§ REQUIRED ACTION
Copy the lines of the records exactly, beginning with the line that contains "La gente observa" and continuing through the line that contains "vivieron sus efectos sobre sus propiedades.".

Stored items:

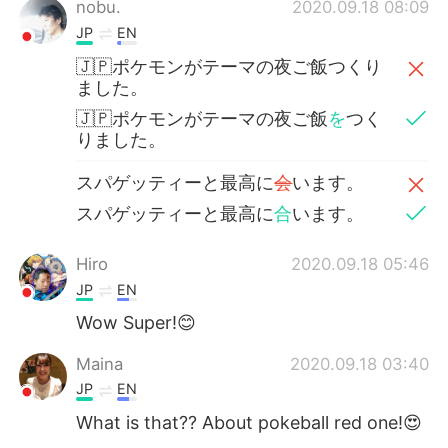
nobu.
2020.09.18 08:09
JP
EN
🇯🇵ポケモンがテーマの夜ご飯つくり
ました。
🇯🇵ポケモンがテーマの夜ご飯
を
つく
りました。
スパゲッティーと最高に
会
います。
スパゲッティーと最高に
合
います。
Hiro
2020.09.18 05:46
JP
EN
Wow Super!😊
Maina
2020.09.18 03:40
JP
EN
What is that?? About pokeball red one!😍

--

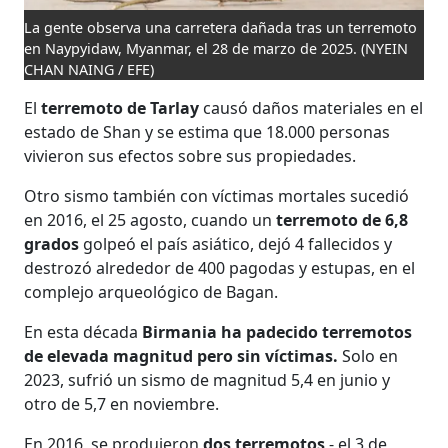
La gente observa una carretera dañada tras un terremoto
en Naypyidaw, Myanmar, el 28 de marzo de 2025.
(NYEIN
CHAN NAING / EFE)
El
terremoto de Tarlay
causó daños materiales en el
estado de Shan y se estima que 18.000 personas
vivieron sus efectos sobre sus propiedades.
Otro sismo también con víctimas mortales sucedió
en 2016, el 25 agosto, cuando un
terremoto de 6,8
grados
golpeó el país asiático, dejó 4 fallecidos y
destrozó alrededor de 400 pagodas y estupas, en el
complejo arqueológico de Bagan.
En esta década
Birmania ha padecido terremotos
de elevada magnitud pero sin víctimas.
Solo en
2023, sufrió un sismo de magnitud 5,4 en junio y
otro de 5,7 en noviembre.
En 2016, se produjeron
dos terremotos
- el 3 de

==

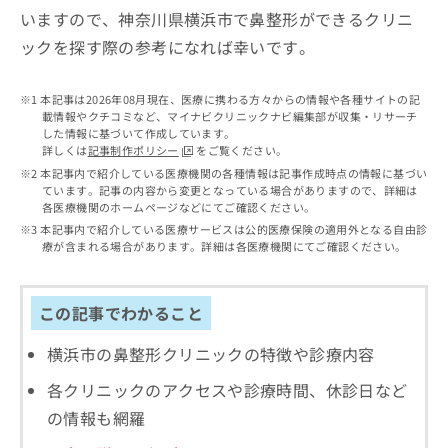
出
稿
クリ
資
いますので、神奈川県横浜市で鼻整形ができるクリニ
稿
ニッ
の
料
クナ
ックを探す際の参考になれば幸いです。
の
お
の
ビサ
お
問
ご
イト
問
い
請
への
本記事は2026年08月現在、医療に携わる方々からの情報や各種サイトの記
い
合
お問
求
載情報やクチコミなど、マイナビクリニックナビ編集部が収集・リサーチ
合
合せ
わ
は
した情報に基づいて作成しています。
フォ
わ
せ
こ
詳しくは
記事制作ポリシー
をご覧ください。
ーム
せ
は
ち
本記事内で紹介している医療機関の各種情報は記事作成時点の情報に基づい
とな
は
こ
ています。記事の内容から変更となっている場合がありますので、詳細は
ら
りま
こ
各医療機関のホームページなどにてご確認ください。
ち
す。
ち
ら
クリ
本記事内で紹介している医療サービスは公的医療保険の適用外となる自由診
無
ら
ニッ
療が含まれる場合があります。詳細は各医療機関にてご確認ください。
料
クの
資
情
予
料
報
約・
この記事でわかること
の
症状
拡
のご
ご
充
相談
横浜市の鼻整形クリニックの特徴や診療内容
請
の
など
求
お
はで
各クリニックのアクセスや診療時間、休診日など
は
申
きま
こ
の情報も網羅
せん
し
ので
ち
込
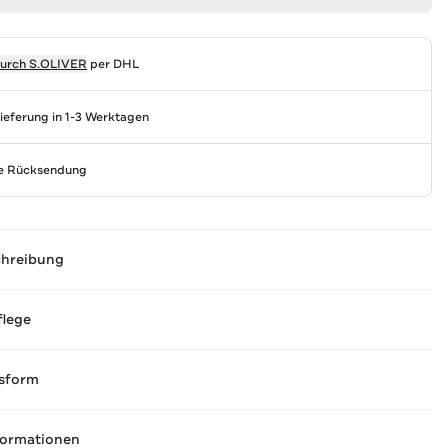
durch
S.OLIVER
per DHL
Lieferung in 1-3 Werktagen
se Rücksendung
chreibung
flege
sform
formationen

§ SOLUTION
La gente observa una carretera dañada tras un terremoto
en Naypyidaw, Myanmar, el 28 de marzo de 2025.
(NYEIN
CHAN NAING / EFE)
El
terremoto de Tarlay
causó daños materiales en el
estado de Shan y se estima que 18.000 personas
vivieron sus efectos sobre sus propiedades.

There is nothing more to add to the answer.